__Stated task__
Answer these questions using the passage below on music under the American occupation of Germany:
1. Besides former Nazi Party members, who was barred from the stage and concert hall?
2. At which university is David Monod a professor of history?
3. What is the title of the other book he wrote?

__Selected passage__
The occupying American forces barred from the stage and concert hall all former Nazi Party members and even anyone deemed to display an "authoritarian personality." They also imported European and American music. These actions, however, divided American officials and outraged German audiences and performers. Nonetheless, the long-term effects were greater than has been previously recognized, as German government officials regained local control and voluntarily limited their involvement in artistic life while promoting "new" (anti-Nazi) music.

About the Author

David Monod is professor of history at Wilfrid Laurier University, Waterloo, Ontario. He is author of Store Wars: Retailers and the Culture of Mass Marketing, 1890-1939.
For more information about David Monod, visit the Author Page.

Data items
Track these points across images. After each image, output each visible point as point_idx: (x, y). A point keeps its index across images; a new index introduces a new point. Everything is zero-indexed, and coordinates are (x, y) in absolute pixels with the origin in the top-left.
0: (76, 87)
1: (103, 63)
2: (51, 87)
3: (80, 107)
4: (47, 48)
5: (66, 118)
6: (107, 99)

__Reply__
1. Anyone deemed to display an "authoritarian personality."
2. Wilfrid Laurier University, Waterloo, Ontario.
3. Store Wars: Retailers and the Culture of Mass Marketing, 1890-1939.